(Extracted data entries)
· · · ·
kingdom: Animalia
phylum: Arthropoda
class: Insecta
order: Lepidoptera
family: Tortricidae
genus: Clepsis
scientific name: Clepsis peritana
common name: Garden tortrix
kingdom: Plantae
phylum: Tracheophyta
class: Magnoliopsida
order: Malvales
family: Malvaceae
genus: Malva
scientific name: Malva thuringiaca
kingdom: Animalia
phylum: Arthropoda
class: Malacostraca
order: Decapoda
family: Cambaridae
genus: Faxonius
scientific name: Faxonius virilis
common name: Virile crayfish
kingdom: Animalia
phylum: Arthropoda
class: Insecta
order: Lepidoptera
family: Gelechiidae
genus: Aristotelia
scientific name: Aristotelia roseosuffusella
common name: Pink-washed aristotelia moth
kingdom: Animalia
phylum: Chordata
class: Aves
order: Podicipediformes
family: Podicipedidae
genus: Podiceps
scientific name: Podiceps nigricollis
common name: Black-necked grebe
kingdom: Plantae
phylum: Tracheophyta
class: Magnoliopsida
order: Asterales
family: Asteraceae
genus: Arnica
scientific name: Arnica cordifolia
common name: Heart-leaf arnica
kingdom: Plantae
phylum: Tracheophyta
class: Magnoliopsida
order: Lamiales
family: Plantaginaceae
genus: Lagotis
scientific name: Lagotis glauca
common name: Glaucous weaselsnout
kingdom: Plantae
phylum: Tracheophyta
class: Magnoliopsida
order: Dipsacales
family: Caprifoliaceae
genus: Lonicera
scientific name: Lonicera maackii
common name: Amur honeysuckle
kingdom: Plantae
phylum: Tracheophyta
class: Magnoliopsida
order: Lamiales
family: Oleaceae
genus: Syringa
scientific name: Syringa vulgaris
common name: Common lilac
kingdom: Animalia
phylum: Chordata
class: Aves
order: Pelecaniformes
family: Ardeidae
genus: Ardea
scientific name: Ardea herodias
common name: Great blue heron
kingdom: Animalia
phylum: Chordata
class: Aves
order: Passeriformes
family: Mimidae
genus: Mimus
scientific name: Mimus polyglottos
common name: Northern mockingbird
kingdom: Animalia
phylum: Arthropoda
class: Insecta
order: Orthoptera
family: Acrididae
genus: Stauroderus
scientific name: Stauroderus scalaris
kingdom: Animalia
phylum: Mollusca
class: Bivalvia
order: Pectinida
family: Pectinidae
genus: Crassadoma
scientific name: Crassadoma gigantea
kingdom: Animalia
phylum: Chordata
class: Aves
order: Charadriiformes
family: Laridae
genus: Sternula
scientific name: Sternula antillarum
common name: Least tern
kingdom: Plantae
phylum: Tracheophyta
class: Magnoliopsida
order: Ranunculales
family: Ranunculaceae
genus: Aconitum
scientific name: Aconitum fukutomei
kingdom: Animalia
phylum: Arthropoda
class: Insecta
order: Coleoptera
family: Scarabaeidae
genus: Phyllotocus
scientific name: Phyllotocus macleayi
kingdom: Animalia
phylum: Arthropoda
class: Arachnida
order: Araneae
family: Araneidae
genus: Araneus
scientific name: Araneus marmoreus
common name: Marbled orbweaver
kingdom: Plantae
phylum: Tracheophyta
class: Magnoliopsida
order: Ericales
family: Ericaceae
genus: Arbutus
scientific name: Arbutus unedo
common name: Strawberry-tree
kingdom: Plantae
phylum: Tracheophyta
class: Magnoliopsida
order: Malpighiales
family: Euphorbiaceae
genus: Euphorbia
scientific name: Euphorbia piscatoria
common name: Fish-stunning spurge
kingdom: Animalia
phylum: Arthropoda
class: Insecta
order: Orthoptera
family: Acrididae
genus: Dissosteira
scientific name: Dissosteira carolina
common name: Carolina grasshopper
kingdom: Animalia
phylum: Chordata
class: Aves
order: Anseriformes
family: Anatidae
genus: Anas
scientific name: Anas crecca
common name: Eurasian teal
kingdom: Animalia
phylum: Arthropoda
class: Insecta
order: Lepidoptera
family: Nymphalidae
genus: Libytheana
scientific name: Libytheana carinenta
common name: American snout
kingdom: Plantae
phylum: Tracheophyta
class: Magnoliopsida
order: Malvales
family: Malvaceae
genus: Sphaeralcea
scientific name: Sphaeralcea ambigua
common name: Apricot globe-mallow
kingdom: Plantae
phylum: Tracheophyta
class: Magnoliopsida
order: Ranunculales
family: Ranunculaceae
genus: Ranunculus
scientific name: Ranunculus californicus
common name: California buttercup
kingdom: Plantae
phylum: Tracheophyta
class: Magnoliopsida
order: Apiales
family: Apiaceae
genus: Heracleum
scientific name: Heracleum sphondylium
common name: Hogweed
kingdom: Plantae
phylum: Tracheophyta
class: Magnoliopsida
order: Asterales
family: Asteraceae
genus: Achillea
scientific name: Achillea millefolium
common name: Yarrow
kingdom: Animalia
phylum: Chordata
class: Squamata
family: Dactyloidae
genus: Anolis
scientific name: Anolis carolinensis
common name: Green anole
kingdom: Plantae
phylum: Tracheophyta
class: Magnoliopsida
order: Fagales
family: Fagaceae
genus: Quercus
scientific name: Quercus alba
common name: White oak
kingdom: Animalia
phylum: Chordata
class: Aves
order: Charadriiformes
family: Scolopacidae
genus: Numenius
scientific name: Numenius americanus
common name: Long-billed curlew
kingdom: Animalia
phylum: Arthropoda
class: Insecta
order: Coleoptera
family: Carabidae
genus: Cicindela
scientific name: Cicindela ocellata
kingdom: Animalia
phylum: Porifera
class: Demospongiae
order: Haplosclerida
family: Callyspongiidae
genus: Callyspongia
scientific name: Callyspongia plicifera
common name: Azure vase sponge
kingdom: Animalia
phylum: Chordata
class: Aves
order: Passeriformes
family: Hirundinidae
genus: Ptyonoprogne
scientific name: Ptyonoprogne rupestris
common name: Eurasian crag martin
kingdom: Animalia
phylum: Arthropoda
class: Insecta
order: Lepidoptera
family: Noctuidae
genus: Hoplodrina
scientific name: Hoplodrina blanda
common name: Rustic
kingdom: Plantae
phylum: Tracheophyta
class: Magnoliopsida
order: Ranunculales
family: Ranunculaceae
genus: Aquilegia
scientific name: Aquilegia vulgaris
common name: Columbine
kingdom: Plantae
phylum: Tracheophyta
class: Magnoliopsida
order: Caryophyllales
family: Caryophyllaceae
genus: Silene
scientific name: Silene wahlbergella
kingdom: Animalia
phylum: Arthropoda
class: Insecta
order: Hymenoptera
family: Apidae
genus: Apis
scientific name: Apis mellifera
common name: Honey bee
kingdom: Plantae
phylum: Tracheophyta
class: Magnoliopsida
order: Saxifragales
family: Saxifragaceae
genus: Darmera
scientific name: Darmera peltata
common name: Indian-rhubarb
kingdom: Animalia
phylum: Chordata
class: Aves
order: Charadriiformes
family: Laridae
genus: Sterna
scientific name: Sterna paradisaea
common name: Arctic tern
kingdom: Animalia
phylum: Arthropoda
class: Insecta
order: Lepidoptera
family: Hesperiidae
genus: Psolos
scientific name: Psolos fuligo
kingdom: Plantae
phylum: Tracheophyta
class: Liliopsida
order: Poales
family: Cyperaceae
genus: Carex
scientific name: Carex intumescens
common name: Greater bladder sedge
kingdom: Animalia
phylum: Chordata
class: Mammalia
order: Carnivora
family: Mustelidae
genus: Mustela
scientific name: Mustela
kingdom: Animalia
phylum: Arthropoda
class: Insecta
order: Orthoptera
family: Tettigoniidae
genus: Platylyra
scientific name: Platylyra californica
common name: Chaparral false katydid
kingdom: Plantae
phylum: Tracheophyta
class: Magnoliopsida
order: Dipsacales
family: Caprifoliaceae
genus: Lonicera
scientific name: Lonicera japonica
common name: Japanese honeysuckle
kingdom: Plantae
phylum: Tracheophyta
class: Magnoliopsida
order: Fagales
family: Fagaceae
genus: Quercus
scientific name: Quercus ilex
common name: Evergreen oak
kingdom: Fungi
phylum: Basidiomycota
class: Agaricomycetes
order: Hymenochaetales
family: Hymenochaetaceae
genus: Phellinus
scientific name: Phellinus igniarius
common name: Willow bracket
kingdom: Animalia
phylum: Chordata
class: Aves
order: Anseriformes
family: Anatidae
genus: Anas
· · · ·
_Work to be completed:_
Repeat everything from the line with "common name: Hogweed" down to the line with "genus: Apis", including both of those lines, and nothing else.

_Exercise result:_
common name: Hogweed
kingdom: Plantae
phylum: Tracheophyta
class: Magnoliopsida
order: Asterales
family: Asteraceae
genus: Achillea
scientific name: Achillea millefolium
common name: Yarrow
kingdom: Animalia
phylum: Chordata
class: Squamata
family: Dactyloidae
genus: Anolis
scientific name: Anolis carolinensis
common name: Green anole
kingdom: Plantae
phylum: Tracheophyta
class: Magnoliopsida
order: Fagales
family: Fagaceae
genus: Quercus
scientific name: Quercus alba
common name: White oak
kingdom: Animalia
phylum: Chordata
class: Aves
order: Charadriiformes
family: Scolopacidae
genus: Numenius
scientific name: Numenius americanus
common name: Long-billed curlew
kingdom: Animalia
phylum: Arthropoda
class: Insecta
order: Coleoptera
family: Carabidae
genus: Cicindela
scientific name: Cicindela ocellata
kingdom: Animalia
phylum: Porifera
class: Demospongiae
order: Haplosclerida
family: Callyspongiidae
genus: Callyspongia
scientific name: Callyspongia plicifera
common name: Azure vase sponge
kingdom: Animalia
phylum: Chordata
class: Aves
order: Passeriformes
family: Hirundinidae
genus: Ptyonoprogne
scientific name: Ptyonoprogne rupestris
common name: Eurasian crag martin
kingdom: Animalia
phylum: Arthropoda
class: Insecta
order: Lepidoptera
family: Noctuidae
genus: Hoplodrina
scientific name: Hoplodrina blanda
common name: Rustic
kingdom: Plantae
phylum: Tracheophyta
class: Magnoliopsida
order: Ranunculales
family: Ranunculaceae
genus: Aquilegia
scientific name: Aquilegia vulgaris
common name: Columbine
kingdom: Plantae
phylum: Tracheophyta
class: Magnoliopsida
order: Caryophyllales
family: Caryophyllaceae
genus: Silene
scientific name: Silene wahlbergella
kingdom: Animalia
phylum: Arthropoda
class: Insecta
order: Hymenoptera
family: Apidae
genus: Apis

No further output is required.